■ How to complete this task ■
Lines from the entries below that hold "Vinile" form the answer; copy all of them.

___ Record extracts

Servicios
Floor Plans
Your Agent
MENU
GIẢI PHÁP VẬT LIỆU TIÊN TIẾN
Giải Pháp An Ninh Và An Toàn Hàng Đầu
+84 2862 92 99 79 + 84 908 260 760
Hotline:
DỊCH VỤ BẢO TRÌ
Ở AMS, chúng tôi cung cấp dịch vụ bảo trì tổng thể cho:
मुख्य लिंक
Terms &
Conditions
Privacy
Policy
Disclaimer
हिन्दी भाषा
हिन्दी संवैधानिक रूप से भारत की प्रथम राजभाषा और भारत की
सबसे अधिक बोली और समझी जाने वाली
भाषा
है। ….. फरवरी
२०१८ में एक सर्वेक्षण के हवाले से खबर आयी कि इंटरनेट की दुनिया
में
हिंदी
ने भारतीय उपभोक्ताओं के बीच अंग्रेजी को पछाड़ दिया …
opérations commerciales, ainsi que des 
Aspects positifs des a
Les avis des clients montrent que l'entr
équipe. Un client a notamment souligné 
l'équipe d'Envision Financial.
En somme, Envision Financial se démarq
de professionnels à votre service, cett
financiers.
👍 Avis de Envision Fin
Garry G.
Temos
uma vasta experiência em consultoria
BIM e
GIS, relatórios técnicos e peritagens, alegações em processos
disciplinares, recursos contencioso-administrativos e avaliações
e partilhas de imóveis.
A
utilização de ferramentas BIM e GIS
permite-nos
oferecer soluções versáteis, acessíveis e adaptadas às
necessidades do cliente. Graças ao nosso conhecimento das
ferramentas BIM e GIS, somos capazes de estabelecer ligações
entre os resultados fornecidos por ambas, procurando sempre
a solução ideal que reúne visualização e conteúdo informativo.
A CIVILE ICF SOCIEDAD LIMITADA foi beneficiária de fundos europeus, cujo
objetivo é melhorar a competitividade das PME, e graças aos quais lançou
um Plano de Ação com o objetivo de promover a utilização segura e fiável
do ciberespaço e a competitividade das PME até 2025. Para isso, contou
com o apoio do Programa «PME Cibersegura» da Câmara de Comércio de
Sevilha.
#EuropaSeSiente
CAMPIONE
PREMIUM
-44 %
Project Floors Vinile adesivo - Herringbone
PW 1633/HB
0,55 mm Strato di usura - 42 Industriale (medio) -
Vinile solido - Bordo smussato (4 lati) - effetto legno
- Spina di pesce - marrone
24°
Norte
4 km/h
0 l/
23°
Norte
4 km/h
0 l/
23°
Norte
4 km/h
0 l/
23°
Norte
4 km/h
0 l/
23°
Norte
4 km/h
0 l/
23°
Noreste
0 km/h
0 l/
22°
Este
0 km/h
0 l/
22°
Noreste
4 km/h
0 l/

______

■ Solution for this exercise ■
Project Floors Vinile adesivo - Herringbone
Vinile solido - Bordo smussato (4 lati) - effetto legno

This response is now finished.